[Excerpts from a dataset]

================

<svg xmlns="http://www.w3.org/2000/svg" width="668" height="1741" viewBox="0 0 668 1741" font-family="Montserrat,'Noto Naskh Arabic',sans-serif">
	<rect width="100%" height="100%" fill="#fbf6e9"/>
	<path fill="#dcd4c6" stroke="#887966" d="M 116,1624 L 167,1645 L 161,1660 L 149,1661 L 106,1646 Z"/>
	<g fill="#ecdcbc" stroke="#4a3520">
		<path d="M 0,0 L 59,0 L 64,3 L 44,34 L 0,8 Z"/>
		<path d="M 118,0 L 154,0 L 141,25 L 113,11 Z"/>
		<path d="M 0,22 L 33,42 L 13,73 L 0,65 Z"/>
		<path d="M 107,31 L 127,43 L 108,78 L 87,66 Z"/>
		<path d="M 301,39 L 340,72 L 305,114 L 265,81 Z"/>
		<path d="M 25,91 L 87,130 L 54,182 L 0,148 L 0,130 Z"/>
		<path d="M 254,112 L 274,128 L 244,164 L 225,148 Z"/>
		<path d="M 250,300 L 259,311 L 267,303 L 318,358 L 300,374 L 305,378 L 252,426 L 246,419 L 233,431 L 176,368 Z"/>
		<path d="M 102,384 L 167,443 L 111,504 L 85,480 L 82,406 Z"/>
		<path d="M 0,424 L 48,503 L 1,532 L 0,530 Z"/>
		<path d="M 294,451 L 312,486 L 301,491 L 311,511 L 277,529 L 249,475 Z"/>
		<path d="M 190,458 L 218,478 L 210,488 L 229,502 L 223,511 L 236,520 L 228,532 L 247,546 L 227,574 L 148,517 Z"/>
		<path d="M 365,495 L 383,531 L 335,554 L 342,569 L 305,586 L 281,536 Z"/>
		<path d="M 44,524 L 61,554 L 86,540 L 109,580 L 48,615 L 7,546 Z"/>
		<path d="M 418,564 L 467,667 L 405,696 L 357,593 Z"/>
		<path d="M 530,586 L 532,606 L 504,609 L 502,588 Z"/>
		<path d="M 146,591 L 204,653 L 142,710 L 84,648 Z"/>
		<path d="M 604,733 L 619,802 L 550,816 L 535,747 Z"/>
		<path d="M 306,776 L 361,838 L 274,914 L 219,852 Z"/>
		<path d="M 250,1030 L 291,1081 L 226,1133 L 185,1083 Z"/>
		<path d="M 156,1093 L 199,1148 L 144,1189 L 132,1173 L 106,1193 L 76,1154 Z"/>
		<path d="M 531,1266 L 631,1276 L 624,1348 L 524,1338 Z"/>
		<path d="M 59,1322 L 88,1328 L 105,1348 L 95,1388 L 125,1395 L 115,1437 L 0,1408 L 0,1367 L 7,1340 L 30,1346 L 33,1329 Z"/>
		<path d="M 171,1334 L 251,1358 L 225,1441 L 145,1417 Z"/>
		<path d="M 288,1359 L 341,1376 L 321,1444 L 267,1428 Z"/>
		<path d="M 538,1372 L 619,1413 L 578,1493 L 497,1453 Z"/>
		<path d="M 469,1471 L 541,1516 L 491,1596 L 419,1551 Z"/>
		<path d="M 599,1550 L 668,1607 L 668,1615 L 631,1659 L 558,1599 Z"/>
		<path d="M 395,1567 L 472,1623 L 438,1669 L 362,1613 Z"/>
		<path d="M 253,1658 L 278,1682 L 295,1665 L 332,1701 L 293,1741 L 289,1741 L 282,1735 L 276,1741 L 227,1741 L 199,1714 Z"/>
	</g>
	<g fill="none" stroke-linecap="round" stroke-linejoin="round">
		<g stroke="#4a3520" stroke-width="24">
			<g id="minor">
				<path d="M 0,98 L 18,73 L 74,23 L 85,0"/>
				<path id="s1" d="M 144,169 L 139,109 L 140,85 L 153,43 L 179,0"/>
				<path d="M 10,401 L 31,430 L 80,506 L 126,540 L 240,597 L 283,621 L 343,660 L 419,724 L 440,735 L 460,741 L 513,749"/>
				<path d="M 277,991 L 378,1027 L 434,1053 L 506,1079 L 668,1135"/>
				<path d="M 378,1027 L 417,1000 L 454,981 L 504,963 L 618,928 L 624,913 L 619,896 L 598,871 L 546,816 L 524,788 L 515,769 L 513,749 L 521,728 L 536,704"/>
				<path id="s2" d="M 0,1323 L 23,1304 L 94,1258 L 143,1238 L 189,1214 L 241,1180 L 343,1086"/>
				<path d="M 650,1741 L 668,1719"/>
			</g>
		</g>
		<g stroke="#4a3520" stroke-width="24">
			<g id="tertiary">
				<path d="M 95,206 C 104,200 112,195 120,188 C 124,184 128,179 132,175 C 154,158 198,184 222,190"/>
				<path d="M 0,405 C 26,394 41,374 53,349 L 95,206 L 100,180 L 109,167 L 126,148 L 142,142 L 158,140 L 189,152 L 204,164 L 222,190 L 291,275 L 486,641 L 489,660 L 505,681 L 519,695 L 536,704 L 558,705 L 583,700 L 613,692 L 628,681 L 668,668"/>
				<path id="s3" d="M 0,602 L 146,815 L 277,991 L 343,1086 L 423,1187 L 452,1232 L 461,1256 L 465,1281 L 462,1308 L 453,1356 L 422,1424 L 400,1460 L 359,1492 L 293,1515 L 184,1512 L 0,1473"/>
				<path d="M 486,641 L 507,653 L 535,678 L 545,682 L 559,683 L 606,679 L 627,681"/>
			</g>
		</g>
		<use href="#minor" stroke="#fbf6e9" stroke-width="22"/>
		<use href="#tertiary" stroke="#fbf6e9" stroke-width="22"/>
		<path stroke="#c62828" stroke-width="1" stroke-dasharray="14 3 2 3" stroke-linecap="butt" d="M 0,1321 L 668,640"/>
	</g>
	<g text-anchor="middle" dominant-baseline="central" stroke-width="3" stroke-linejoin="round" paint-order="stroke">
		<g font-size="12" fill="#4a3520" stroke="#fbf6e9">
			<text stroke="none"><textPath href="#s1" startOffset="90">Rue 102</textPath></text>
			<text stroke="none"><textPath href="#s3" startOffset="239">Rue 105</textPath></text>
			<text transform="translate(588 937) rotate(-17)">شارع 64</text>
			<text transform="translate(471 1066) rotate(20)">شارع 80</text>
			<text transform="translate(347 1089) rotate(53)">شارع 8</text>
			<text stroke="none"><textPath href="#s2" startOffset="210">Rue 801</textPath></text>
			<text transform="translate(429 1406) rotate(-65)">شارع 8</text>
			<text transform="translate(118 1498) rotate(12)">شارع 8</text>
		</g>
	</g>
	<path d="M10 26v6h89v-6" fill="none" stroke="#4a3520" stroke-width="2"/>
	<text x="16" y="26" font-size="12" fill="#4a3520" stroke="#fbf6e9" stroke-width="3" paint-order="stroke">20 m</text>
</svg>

================

Check every line above for the word "linejoin" and copy those that have it.

### SOLUTION FOR THIS TASK
	<g fill="none" stroke-linecap="round" stroke-linejoin="round">
	<g text-anchor="middle" dominant-baseline="central" stroke-width="3" stroke-linejoin="round" paint-order="stroke">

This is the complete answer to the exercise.